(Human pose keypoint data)
■ ■ ■ ■ ■ ■ ■

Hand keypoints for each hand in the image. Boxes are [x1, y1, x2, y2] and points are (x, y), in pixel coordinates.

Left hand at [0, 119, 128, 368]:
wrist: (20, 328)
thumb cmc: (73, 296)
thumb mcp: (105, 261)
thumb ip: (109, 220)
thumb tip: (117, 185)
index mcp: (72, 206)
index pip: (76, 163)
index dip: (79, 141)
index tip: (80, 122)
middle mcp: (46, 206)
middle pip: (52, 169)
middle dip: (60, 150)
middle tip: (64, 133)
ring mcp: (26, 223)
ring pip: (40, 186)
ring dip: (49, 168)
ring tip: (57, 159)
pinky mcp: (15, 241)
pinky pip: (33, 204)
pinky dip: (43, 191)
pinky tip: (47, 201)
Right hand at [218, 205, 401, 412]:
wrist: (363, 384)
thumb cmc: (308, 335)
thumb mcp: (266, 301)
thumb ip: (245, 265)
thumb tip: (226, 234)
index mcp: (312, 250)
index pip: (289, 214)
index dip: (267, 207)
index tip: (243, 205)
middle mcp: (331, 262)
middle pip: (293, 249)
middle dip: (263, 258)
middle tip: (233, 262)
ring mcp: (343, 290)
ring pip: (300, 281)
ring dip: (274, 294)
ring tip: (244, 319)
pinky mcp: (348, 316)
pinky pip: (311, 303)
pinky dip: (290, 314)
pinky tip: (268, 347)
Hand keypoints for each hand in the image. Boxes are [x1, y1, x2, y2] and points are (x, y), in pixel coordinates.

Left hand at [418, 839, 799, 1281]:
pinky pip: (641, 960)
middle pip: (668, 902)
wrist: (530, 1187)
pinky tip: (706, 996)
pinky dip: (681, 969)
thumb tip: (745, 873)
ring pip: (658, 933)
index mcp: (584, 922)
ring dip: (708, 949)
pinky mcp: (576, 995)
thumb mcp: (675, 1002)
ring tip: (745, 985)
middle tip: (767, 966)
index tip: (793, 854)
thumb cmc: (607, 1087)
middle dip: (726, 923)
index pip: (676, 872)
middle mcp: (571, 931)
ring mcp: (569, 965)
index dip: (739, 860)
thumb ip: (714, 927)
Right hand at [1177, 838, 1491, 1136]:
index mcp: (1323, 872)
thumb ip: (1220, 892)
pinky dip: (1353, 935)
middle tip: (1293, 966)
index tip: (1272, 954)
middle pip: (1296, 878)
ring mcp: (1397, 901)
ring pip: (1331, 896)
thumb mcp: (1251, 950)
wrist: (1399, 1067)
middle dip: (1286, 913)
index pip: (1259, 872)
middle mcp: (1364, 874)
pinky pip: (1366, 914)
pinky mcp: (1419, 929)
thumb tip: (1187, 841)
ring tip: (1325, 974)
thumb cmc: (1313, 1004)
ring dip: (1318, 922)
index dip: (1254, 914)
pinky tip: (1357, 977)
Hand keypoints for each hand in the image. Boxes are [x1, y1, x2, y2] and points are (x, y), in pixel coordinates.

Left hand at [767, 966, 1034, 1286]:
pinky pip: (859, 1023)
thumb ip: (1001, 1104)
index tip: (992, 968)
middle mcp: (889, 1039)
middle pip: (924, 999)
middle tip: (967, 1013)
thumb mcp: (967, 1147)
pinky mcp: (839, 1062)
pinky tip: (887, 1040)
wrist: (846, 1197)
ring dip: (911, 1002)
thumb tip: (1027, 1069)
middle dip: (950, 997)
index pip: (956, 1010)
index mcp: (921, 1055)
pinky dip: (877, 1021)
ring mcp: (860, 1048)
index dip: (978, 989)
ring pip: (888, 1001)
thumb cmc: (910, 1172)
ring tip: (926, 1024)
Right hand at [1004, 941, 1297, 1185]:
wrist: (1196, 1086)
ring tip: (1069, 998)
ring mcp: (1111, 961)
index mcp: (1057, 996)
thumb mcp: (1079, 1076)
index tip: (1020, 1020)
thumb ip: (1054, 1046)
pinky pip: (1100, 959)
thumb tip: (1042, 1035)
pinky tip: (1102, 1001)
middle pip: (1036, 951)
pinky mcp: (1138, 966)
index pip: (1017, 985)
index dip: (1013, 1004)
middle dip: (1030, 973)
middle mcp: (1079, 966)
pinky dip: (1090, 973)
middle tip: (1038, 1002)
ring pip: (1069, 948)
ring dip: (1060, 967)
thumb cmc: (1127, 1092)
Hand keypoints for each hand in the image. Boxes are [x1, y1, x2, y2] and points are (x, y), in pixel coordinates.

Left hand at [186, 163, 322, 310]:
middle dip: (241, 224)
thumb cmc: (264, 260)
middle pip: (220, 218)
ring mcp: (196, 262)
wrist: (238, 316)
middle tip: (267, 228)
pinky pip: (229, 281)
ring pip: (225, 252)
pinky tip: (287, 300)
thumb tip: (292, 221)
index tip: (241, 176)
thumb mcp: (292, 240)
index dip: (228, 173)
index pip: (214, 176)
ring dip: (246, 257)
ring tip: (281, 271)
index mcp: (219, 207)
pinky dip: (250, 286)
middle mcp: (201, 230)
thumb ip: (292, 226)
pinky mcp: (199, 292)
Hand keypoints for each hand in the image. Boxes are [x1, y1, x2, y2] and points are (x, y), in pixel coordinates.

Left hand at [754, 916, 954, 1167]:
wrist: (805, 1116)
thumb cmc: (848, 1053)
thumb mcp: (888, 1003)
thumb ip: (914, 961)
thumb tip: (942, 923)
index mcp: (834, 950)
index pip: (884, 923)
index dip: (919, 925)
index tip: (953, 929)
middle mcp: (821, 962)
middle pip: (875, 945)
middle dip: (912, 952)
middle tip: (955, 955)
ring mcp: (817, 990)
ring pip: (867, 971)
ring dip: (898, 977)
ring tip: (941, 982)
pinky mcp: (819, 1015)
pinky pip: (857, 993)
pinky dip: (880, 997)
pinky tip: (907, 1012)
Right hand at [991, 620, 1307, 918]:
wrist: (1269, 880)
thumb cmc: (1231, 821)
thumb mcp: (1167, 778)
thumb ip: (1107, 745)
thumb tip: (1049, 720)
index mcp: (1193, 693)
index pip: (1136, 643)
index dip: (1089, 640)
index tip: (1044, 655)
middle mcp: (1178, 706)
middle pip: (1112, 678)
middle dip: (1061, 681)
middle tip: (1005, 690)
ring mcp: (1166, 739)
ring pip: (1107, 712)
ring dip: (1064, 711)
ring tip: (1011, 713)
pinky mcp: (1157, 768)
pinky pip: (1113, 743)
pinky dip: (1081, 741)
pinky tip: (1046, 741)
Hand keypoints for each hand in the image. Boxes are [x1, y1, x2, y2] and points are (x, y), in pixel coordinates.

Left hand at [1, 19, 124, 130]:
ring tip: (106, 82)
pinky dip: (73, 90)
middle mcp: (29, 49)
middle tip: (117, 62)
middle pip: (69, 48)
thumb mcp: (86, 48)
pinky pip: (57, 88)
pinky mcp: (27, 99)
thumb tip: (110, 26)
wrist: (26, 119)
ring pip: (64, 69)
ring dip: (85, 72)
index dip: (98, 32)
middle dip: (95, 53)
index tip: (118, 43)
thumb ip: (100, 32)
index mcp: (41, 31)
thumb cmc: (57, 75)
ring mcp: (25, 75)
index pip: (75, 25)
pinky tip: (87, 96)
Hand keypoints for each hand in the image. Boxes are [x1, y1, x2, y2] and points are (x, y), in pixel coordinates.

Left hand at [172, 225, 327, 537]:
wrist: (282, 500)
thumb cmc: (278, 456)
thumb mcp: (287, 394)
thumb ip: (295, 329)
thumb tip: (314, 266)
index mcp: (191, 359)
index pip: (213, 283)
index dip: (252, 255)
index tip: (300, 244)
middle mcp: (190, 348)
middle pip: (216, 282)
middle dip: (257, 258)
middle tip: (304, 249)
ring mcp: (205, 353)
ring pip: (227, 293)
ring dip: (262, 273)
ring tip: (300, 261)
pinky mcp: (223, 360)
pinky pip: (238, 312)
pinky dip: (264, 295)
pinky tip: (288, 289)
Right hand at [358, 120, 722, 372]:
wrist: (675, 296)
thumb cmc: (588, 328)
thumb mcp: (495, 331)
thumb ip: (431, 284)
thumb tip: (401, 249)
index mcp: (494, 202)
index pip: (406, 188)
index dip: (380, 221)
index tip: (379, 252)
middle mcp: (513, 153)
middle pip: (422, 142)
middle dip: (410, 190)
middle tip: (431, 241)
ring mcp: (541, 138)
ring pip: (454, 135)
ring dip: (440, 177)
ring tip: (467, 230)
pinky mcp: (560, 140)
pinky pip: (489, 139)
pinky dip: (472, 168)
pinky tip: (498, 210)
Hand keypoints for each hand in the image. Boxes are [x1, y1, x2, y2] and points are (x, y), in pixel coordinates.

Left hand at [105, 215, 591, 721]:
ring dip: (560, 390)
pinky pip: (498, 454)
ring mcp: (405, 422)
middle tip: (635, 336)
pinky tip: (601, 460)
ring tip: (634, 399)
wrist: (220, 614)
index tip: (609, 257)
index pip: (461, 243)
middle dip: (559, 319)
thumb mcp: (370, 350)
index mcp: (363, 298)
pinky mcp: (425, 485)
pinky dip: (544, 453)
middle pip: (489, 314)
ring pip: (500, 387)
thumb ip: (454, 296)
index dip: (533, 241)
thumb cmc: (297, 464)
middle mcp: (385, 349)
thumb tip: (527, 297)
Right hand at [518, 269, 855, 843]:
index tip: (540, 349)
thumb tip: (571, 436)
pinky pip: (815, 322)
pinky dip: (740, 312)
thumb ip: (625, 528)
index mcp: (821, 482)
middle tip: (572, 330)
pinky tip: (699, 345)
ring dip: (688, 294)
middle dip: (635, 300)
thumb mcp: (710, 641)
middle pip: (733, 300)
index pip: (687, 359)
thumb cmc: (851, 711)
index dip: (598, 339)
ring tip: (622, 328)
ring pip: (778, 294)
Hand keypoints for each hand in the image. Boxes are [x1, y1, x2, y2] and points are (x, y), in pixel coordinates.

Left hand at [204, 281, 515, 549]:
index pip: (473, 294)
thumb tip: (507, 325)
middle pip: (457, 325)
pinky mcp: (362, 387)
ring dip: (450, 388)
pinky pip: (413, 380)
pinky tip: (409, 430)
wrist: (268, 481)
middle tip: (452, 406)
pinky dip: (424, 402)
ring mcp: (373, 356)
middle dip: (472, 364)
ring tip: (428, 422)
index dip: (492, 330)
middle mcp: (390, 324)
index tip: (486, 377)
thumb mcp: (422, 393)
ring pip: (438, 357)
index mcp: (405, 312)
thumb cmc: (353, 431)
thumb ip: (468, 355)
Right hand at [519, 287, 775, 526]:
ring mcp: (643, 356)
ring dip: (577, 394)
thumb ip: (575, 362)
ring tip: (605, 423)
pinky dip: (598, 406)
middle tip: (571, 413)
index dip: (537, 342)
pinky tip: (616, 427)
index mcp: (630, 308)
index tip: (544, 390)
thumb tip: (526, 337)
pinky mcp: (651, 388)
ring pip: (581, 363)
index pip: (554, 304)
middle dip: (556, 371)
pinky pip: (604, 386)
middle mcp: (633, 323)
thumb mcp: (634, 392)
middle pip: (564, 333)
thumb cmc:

■ ■ ■ ■ ■ ■ ■

### [EXERCISE GOAL]
Using the data above, transcribe the lines that run from the line with "thumb ip: (625, 528)" to the line with "middle dip: (472, 364)", both ends kept, and output nothing else.

### [FINISHED EXERCISE]
thumb ip: (625, 528)
index mcp: (821, 482)
middle tip: (572, 330)
pinky tip: (699, 345)
ring dip: (688, 294)
middle dip: (635, 300)
thumb mcp: (710, 641)
middle pip: (733, 300)
index pip: (687, 359)
thumb cmc: (851, 711)
index dip: (598, 339)
ring tip: (622, 328)
ring pip: (778, 294)
Hand keypoints for each hand in the image. Boxes are [x1, y1, x2, y2] and points are (x, y), in pixel coordinates.

Left hand at [204, 281, 515, 549]:
index pip: (473, 294)
thumb tip: (507, 325)
middle pip: (457, 325)
pinky mcp: (362, 387)
ring dip: (450, 388)
pinky pip: (413, 380)
pinky tip: (409, 430)
wrist: (268, 481)
middle tip: (452, 406)
pinky dip: (424, 402)
ring mcp: (373, 356)
middle dip: (472, 364)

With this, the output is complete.